Formação jornalística como alicerce no combate à infodemia
A infodemia em saúde representa uma das ameaças mais complexas à segurança sanitária, à confiança pública nas instituições e à efetividade das políticas públicas. Informações descontextualizadas, falsas, pouco claras ou com extrapolações indevidas confundem cidadãos e desafiam resultados de políticas públicas.
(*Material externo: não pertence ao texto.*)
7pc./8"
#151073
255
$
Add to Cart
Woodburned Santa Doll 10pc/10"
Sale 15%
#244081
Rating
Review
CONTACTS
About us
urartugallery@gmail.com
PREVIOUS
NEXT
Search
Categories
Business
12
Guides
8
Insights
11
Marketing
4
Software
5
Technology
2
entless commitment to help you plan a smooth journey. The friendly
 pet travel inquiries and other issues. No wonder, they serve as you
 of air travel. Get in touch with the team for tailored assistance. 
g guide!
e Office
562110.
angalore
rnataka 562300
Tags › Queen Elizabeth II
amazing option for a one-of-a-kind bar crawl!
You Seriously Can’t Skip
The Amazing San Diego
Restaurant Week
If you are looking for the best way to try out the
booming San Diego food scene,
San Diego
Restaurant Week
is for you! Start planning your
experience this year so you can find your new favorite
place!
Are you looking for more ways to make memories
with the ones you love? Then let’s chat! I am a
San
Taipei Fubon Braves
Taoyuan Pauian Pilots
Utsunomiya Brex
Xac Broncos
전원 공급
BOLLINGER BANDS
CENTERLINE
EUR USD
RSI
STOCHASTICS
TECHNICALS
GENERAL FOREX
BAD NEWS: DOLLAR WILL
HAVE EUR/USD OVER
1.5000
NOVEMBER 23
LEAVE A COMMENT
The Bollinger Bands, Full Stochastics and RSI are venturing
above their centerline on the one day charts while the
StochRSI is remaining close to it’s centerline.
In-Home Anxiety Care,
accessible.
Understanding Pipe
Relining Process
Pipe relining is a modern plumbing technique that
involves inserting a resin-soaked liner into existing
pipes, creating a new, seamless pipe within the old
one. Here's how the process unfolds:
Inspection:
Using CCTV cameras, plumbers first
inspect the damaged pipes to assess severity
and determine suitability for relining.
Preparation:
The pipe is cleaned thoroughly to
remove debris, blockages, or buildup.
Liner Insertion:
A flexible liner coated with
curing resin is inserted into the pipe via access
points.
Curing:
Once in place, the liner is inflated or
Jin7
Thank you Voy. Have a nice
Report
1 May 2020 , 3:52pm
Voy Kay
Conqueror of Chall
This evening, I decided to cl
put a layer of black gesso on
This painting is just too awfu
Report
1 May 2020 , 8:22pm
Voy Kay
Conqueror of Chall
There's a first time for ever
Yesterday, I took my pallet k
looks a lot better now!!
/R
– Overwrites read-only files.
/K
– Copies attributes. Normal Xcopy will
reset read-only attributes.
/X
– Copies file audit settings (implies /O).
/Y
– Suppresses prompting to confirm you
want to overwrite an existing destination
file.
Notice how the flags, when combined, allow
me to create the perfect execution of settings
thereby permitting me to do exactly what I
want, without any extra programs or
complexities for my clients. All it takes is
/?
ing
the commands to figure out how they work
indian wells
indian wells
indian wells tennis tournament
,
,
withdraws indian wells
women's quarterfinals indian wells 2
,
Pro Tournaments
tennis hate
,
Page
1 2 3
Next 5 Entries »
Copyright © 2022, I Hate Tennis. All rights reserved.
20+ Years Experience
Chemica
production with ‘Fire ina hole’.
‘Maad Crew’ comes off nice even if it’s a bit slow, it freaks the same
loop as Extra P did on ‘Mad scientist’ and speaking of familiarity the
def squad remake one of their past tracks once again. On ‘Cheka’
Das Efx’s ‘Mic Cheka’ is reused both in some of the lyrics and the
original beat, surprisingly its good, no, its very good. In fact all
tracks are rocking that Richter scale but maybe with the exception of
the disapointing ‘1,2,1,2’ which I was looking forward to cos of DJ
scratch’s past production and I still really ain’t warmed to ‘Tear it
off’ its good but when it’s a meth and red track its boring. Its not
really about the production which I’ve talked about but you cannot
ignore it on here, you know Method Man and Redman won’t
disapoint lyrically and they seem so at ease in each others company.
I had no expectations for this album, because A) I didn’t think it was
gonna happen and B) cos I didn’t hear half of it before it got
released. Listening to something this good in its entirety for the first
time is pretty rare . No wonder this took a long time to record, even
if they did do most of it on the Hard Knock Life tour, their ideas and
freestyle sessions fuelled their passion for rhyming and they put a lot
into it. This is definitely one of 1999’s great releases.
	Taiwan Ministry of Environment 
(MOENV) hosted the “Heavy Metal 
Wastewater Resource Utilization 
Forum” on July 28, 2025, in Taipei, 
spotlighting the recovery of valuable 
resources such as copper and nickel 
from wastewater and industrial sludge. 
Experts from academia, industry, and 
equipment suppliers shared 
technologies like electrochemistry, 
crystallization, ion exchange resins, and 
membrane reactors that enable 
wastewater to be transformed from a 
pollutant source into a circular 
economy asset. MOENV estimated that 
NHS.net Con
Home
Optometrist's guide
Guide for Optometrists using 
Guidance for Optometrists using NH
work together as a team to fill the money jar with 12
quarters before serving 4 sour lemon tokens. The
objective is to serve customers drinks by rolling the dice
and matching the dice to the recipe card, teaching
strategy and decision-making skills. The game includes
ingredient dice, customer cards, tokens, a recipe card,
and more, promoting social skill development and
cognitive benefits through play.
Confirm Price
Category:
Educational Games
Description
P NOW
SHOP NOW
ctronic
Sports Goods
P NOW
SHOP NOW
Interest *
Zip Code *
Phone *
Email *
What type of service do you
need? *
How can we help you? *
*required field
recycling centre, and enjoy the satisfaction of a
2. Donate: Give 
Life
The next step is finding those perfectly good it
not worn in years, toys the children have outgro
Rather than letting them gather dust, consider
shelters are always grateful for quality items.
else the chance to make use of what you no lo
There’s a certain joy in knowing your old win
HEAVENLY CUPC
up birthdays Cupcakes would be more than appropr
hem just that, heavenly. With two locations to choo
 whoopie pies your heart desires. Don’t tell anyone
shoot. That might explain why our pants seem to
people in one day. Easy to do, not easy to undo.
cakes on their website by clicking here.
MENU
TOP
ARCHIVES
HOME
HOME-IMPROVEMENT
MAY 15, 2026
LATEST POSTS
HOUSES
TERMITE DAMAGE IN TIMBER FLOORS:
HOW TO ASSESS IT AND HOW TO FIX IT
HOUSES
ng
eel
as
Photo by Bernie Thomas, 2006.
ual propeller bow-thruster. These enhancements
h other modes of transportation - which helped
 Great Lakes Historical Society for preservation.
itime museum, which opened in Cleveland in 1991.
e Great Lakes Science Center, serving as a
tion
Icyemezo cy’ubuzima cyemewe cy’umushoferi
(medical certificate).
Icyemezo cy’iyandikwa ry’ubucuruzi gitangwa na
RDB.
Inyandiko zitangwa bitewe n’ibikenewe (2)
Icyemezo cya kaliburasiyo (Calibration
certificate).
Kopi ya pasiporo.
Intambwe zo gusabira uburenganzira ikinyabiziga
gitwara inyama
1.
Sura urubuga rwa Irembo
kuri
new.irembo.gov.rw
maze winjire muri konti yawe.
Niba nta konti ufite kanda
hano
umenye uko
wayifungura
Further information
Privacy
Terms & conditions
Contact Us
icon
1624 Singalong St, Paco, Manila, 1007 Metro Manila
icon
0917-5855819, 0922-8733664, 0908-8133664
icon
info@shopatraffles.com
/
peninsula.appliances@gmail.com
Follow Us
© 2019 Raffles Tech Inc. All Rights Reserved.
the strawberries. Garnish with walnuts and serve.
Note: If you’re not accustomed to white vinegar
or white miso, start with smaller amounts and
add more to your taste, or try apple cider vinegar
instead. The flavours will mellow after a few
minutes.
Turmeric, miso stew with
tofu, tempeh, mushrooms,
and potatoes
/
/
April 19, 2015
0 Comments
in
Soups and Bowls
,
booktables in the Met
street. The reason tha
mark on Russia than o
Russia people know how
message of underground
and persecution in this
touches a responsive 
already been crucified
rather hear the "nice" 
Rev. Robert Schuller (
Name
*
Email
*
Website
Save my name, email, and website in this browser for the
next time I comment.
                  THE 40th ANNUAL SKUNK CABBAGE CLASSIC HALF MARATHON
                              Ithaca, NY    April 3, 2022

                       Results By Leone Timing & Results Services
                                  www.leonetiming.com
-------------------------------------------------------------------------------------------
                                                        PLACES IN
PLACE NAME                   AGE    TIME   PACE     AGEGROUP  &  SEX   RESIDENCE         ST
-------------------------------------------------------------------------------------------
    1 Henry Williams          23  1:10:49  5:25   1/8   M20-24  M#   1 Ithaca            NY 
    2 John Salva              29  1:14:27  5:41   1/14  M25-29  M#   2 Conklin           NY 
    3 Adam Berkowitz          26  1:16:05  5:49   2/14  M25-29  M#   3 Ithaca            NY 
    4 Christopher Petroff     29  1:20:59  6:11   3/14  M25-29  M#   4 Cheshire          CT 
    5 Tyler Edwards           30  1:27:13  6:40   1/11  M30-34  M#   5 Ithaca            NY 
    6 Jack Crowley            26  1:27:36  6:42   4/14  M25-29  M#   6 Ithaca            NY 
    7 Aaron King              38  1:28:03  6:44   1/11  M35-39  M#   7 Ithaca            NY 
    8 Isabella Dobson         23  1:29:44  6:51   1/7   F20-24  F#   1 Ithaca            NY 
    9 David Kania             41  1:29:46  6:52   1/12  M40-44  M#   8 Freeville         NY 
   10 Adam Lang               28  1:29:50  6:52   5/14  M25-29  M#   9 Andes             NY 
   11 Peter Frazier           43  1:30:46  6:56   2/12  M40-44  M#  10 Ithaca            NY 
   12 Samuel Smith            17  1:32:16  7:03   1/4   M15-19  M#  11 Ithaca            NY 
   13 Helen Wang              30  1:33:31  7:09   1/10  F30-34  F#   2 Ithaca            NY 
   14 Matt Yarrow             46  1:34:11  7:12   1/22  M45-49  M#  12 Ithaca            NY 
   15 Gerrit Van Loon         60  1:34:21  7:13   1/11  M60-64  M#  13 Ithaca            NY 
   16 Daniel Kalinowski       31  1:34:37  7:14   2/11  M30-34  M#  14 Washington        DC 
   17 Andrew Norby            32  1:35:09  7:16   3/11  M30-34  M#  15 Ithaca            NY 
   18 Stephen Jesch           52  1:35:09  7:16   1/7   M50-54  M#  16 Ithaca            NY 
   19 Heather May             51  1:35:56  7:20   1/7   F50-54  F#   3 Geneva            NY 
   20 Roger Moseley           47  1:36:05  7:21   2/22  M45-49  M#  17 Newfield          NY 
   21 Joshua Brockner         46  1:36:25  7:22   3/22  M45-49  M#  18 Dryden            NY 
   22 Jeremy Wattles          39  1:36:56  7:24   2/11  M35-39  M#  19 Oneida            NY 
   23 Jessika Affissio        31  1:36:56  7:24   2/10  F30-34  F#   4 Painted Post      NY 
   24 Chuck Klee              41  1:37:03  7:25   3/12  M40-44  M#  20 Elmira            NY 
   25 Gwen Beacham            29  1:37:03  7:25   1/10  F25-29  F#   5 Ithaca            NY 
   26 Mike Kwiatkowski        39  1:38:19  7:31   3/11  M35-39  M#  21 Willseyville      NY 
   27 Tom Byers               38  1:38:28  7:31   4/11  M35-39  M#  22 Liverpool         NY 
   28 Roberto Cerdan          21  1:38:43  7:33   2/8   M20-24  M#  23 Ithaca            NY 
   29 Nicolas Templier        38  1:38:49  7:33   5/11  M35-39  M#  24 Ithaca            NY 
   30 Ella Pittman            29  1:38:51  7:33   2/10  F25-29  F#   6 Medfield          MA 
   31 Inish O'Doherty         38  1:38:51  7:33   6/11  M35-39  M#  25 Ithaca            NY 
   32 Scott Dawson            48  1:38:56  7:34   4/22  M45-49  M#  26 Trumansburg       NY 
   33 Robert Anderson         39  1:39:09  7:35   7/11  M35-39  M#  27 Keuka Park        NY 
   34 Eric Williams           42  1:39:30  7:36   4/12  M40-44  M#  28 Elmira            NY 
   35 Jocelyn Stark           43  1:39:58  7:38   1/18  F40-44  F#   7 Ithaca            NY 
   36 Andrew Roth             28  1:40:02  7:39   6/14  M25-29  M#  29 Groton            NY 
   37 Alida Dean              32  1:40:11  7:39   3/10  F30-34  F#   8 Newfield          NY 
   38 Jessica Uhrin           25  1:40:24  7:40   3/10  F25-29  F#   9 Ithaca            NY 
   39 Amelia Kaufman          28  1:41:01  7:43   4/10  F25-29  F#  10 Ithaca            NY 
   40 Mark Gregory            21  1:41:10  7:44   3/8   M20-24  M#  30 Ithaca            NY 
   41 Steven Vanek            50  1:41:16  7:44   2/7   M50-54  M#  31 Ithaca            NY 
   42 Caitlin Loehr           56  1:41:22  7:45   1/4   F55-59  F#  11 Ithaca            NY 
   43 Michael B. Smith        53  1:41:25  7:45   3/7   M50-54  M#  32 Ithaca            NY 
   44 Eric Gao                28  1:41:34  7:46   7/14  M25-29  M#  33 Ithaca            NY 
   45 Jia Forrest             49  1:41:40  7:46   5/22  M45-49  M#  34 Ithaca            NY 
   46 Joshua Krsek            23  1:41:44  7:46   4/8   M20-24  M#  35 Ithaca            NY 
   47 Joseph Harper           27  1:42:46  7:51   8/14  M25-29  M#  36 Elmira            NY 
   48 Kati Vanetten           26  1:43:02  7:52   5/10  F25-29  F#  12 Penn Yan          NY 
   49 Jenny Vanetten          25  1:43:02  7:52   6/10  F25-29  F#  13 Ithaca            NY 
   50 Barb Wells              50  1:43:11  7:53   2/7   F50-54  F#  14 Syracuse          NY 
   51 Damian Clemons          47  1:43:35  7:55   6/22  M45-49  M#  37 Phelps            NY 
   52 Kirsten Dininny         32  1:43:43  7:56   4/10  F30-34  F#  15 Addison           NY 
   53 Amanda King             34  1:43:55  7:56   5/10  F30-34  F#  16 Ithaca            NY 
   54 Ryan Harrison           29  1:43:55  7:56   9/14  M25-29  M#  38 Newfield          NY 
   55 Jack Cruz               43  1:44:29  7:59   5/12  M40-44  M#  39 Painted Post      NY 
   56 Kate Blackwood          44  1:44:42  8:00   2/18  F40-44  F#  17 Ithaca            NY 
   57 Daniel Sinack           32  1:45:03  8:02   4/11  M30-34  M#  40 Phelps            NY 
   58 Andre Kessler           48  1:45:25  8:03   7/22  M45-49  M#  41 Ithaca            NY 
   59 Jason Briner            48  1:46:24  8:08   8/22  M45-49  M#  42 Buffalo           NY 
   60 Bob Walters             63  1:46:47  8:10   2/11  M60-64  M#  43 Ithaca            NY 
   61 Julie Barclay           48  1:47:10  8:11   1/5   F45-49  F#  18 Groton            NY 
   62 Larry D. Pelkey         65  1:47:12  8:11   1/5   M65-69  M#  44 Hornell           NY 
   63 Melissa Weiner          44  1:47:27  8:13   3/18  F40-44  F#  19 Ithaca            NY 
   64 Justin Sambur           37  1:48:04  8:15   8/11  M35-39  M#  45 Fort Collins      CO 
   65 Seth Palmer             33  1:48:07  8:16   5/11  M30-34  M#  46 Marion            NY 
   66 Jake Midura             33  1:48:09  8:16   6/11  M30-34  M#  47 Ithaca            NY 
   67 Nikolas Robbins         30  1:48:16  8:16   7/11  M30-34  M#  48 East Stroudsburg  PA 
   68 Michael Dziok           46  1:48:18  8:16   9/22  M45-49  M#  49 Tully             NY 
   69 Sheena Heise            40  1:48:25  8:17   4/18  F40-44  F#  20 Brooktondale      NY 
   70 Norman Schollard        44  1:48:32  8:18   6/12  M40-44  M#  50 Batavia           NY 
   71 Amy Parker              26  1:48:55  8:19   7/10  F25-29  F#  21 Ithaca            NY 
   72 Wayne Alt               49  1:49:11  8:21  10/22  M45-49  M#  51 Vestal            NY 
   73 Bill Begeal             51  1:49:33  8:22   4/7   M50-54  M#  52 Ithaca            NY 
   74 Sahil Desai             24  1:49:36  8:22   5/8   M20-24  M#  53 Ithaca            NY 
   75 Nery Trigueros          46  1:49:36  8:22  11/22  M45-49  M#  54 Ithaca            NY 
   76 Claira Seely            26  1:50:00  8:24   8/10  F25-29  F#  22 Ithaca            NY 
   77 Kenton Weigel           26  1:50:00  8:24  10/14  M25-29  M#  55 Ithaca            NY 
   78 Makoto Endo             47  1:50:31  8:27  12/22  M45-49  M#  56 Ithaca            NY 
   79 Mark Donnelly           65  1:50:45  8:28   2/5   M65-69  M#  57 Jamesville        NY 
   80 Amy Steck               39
Esse fenômeno, amplificado pelas mídias digitais, tem raízes interdisciplinares e históricas que ultrapassam o campo da comunicação, envolvendo lacunas estruturais na formação educacional dos profissionais de mídia e uma desarticulação histórica entre os campos da Educação, Comunicação e Saúde.
A mesa-redonda da Rede Brasileira de Jornalistas e Comunicadores de Ciência tem como objetivo discutir o papel da formação jornalística universitária e continuada no enfrentamento da infodemia em saúde, analisando os desafios estruturais do ensino — em especial o ensino público — e a necessidade de uma reforma curricular e de outras iniciativas que considerem, de forma transversal, a compreensão do sistema de saúde brasileiro, suas instâncias regulatórias (como SUS, ANVISA, CONASS, CONASEMS etc.), além da compreensão de determinantes comerciais e sociais da saúde, e a aplicação de princípios éticos da prática jornalística.
Aspectos que podem ser debatidos:
* O desconhecimento generalizado, inclusive entre professores e acadêmicos, sobre o real funcionamento e regulatório da cadeia da saúde pública e privada no Brasil, envolvendo as etapas de P&D.
* A ausência de diálogo e integração entre as áreas da Educação e da Comunicação, mesmo em campos interdisciplinares como a Educomunicação;
* O ambiente digital como espaço de circulação de conteúdos sem checagem, sem mediação profissional e com pouca responsabilização ética;
* A competição entre jornalistas especializados, pesquisadores e divulgadores de ciência, ao invés da construção de redes colaborativas e interdisciplinares.
*Possível objetivos específicos da mesa*
* Apontar estratégias para a promoção de uma cultura de parceria entre comunicadores, educadores, profissionais de saúde, cientistas e formuladores de políticas públicas;
* Refletir sobre políticas públicas e institucionais que favoreçam a letramento digital e científico desde os ciclos iniciais da educação;
* Discutir a criação de núcleos interinstitucionais que promovam projetos de extensão, oficinas e produções colaborativas em saúde.
Possíveis Resultados Esperados:
* Produção de um documento-síntese com recomendações que poderão ser levadas a conselhos profissionais, universidades e órgãos governamentais sobre caminhos possíveis de combate a desinformação a partir da melhor formação dos jornalistas para análise crítica das temáticas da Saúde e Da Pesquisa Científica.